We are well on our way to moving through the second quarter of 2013. This is the time many identified they would begin dual coding for ICD-10. Let the drop in coder productivity commence!
As we look forward to the next few years making it through the big ICD-10 transition and getting past major implementations like Computer Assisted Coding (CAC), there are other twists, turns and major drops on this roller coaster.
After the dip from dual coding, many are looking to address their Clinical Documentation Improvement initiatives in preparation for physician education in the area of ICD-10. When the query process picks up, productivity may experience another dip. We will all catch our breath from those back-to-back drops only to have a massive hit again on October 1, 2014. If Canada’s experience with the transition is a realistic expectation, this will be the “major thrill” of the ICD-10 productivity roller coaster. We could see an immediate dip of 53%.
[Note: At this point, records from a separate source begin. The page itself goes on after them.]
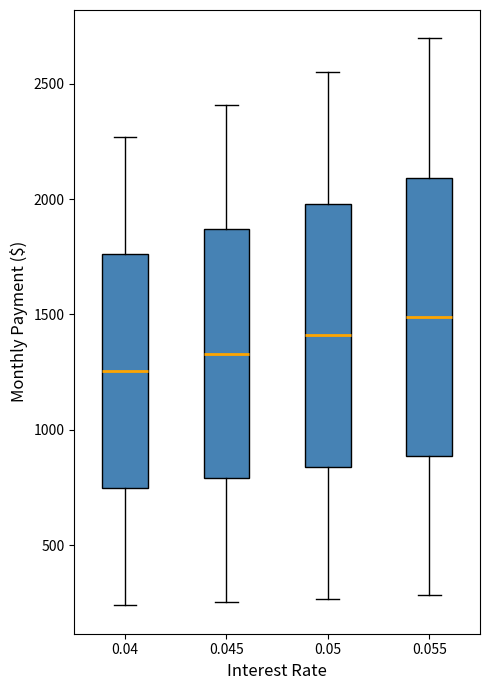

Reading left to right, transcribe this box plot: for each box, give where its median line is, the range the box spans, and where its two whiskers end, as read against the y-axis. The values are not printed on the chart, so give them approximately, as read against the axis.

0.04: median 1250, box 750 to 1750, whiskers 250 to 2250
0.045: median 1350, box 800 to 1850, whiskers 250 to 2400
0.05: median 1400, box 850 to 2000, whiskers 250 to 2550
0.055: median 1500, box 900 to 2100, whiskers 300 to 2700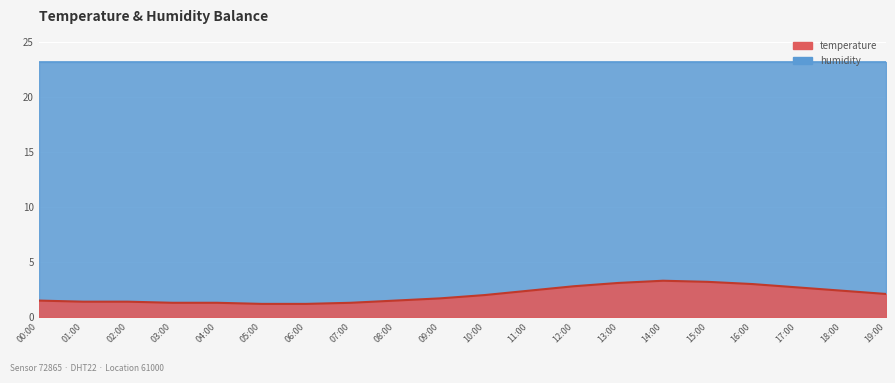

List the labels in order of value, smallest first.

05:00, 06:00, 03:00, 04:00, 07:00, 01:00, 02:00, 00:00, 08:00, 09:00, 10:00, 19:00, 11:00, 18:00, 17:00, 12:00, 16:00, 13:00, 15:00, 14:00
However, don’t worry. The roller coaster will likely end with a leveling out at an overall 19% productivity hit (again, if Canada’s experience plays out here in the United States). The last bastion of hope to off-set that 19% dip in productivity rests with Computer Assisted Coding. CAC could come in and make up the difference for the productivity dip, and it’s expected to deliver on that hope.
Any way you slice it, productivity of an already overburdened coding staff is just now entering the thrill portion of the ICD-10 ride. Hold on tight!